India has revoked the passport of a businessman accused of fleeing to London in March while owing more than £900 million to Indian banks.
External affairs ministry spokesman Vikas Swarup said the decision to revoke Vijay Mallya’s passport was taken considering the evidence gathered by India’s Enforcement Directorate, which has been investigating the former whisky distiller Whyte & Mackay owner’s massive debts.
The ministry was also consulting legal experts on seeking Mr Mallya’s deportation from the UK to face charges of money laundering and financial irregularities.
The opposition Congress party has accused the government of letting Mr Mallya flee India while being pursued by banks for debts totalling 90 billion rupees (£937m).
The government denies the charge.
India’s finance minister Arun Jaitley defended Mr Mallya’s departure, saying the banks had not initiated the legal process to prevent him from leaving by the time he boarded the flight out of India.
The Enforcement Directorate told the government that Mr Mallya was not co-operating with the investigators, after he ignored three dates when he was summoned to give evidence to them.
The government last week suspended the businessman’s passport, after giving him a week to explain why his passport should not be revoked.
It was committed to bringing the businessman back to India to face justice and was “considering steps for Mallya’s deportation,” Mr Swarup said.

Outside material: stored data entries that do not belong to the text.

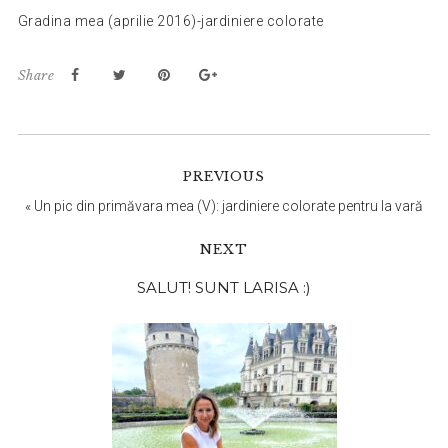
Gradina mea (aprilie 2016)-jardiniere colorate
Share
PREVIOUS
«
Un pic din primăvara mea (V): jardiniere colorate pentru la vară
NEXT
Bara
SALUT! SUNT LARISA :)
principală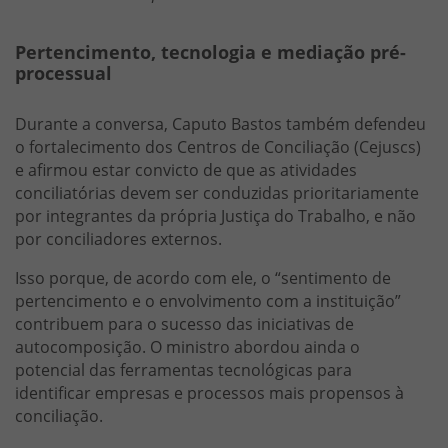
Pertencimento, tecnologia e mediação pré-
processual
Durante a conversa, Caputo Bastos também defendeu
o fortalecimento dos Centros de Conciliação (Cejuscs)
e afirmou estar convicto de que as atividades
conciliatórias devem ser conduzidas prioritariamente
por integrantes da própria Justiça do Trabalho, e não
por conciliadores externos.
Isso porque, de acordo com ele, o “sentimento de
pertencimento e o envolvimento com a instituição”
contribuem para o sucesso das iniciativas de
autocomposição. O ministro abordou ainda o
potencial das ferramentas tecnológicas para
identificar empresas e processos mais propensos à
conciliação.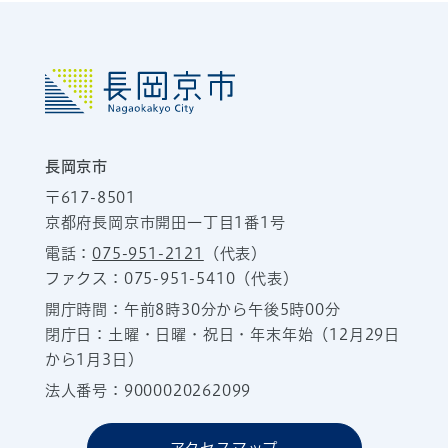
長岡京市
〒617-8501
京都府長岡京市開田一丁目1番1号
電話：
075-951-2121
（代表）
ファクス：075-951-5410（代表）
開庁時間：午前8時30分から午後5時00分
閉庁日：土曜・日曜・祝日・年末年始（12月29日
から1月3日）
法人番号：9000020262099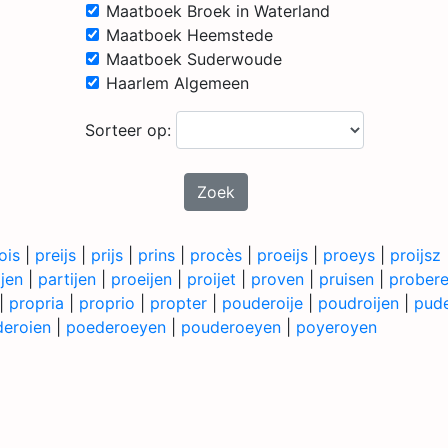
Maatboek Broek in Waterland
Maatboek Heemstede
Maatboek Suderwoude
Haarlem Algemeen
Sorteer op:
Zoek
ois
|
preijs
|
prijs
|
prins
|
procès
|
proeijs
|
proeys
|
proijsz
ijen
|
partijen
|
proeijen
|
proijet
|
proven
|
pruisen
|
prober
|
propria
|
proprio
|
propter
|
pouderoije
|
poudroijen
|
pude
eroien
|
poederoeyen
|
pouderoeyen
|
poyeroyen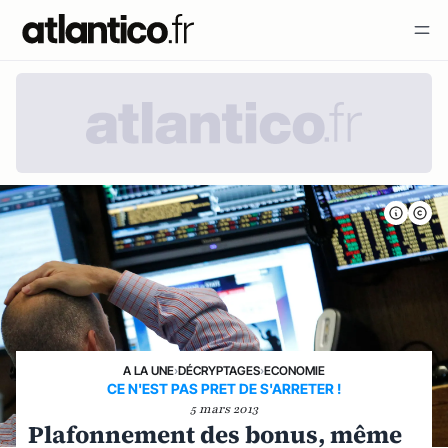
A LA UNE
›
DÉCRYPTAGES
›
ECONOMIE
CE N'EST PAS PRET DE S'ARRETER !
5 mars 2013
Plafonnement des bonus, même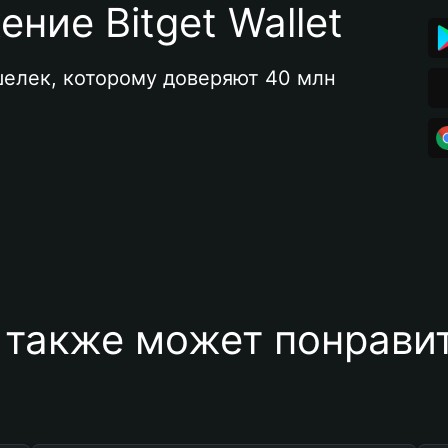
ние Bitget Wallet
елек, которому доверяют 40 млн 
 также может понравит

Mallya was once hailed as India’s version of Sir Richard Branson, for his investments in a brewing and alcohol company, an airline, a Formula One team and an Indian Premier League cricket club.
His downfall was triggered by the failure of Kingfisher Airlines, which he launched in 2005.
The Indian government in 2012 suspended the licence of the airline after it failed to pay pilots and engineers for months.
Mr Mallya ceded management control of his flagship United Spirits Limited to global spirits company Diageo.
Diageo’s agreement last month to pay Mr Mallya £52m in exchange for his resignation as chairman of USL prompted a legal push by competing creditors, who say they should have the first claim to that money.
Mr Mallya is known for a flashy lifestyle and lavish parties attended by fashion models, Bollywood movie stars and cricket players.